> _TEXTO PROPORCIONADO_:
La riqueza arquitectónica de Garachico se complementa con la existencia de importantes manifestaciones de escultura y pintura, fundamentalmente de carácter religioso. No en vano Garachico fue sede en el siglo XVII del célebre taller escultórico instalado por el sevillano Martín de Andújar, discípulo aventajado de Martínez Montañés, que crearía escuela en el panorama artístico insular con creadores de la talla de Francisco Alonso de la Raya o Blas García Ravelo.
Ermitas, iglesias y conventos atesoran
magníficos ejemplos de este tipo de obras de arte. Al respecto el
interior de la iglesia parroquial de Santa Ana se nos muestra como un
auténtico museo de arte sacro. Aquí destaca el tabernáculo del altar
mayor que, fabricado bajo esquemas clasicistas a finales del siglo
XVIII, fue colocado en el templo en 1802. En este tabernáculo,
atribuido a José de Bethencourt y Castro, se hallan tres valiosas
tallas. El Crucificado (s. XVII) es obra del imaginero sevillano Martín
de Andújar. Las imágenes de Santa Ana y San Joaquín (1798) salieron de
la mano del afamado escultor de Gran Canaria José Luján Pérez
(1756-1815). La obra pictórica que decora el templo es de gran calidad.
Las pinturas que se hallan rematando el retablo del Señor de la
Columna han sido atribuidas, por algunos especialistas, a Francisco
Meneses Osorio, ayudante y colaborador de Murillo (1617-1682). En la
iglesia de Santa Ana también se encuentra otra pieza interesante del
arte sacro garachiquense. Se trata de la pila bautismal de mármol (s.
XVII), donada por Pedro de Ponte y Llarena (conde del Palmar). Detrás
del tabernáculo de la capilla mayor se halla la excelente sillería del
coro, cuya parte más antigua fue realizada en el siglo XVIII en buena
madera isleña. La orfebrería parroquial ofrece igualmente buenos
objetos en materiales preciosos. La mayoría son trabajos del siglo
XVIII.

> _EJERCICIOS PROPUESTOS_:
a – Responde a estas preguntas según el texto sobre Garachico:
(i) ¿En qué año se colocó en el templo el tabernáculo del altar mayor?
(ii) ¿Quién donó la pila bautismal de mármol?
(iii) ¿De quién fue discípulo Martín de Andújar?
b – Indica si cada afirmación concuerda con el texto sobre Garachico. Justifica cada respuesta con una cita literal.
(i) Las imágenes de Santa Ana y San Joaquín son obra de Martín de Andújar.
(ii) La sillería del coro está detrás del tabernáculo de la capilla mayor.
(iii) La mayor parte de la orfebrería parroquial data del siglo XVII.
c – Transcribe sin cambios el fragmento del texto sobre Garachico que comienza con "La riqueza arquitectónica" y continúa hasta "Blas García Ravelo.".

> _ENTRADAS EXTRAÍDAS_:
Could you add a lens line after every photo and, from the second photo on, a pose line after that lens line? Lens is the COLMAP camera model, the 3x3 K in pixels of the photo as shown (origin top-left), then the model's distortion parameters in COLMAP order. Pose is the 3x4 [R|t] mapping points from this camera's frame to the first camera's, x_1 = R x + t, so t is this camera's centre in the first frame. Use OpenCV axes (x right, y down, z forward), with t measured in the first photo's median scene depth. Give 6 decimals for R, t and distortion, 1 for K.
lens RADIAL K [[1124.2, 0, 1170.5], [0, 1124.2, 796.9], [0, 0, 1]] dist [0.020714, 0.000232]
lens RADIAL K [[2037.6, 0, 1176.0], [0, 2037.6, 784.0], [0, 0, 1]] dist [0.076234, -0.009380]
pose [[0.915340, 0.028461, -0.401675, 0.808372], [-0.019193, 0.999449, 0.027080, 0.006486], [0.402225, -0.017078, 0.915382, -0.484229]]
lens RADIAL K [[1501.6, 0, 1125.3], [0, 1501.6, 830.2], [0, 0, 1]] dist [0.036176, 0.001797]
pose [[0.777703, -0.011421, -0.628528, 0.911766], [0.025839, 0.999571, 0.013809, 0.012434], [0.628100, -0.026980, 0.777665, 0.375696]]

> _SOLUCIONES POR EJERCICIO_:
a –
(i) En 1802.
(ii) Pedro de Ponte y Llarena (conde del Palmar).
(iii) De Martínez Montañés.

b –
(i) No: "Las imágenes de Santa Ana y San Joaquín (1798) salieron de la mano del afamado escultor de Gran Canaria José Luján Pérez".
(ii) Sí: "Detrás del tabernáculo de la capilla mayor se halla la excelente sillería del coro".
(iii) No: "La mayoría son trabajos del siglo XVIII."

c –
La riqueza arquitectónica de Garachico se complementa con la existencia de importantes manifestaciones de escultura y pintura, fundamentalmente de carácter religioso. No en vano Garachico fue sede en el siglo XVII del célebre taller escultórico instalado por el sevillano Martín de Andújar, discípulo aventajado de Martínez Montañés, que crearía escuela en el panorama artístico insular con creadores de la talla de Francisco Alonso de la Raya o Blas García Ravelo.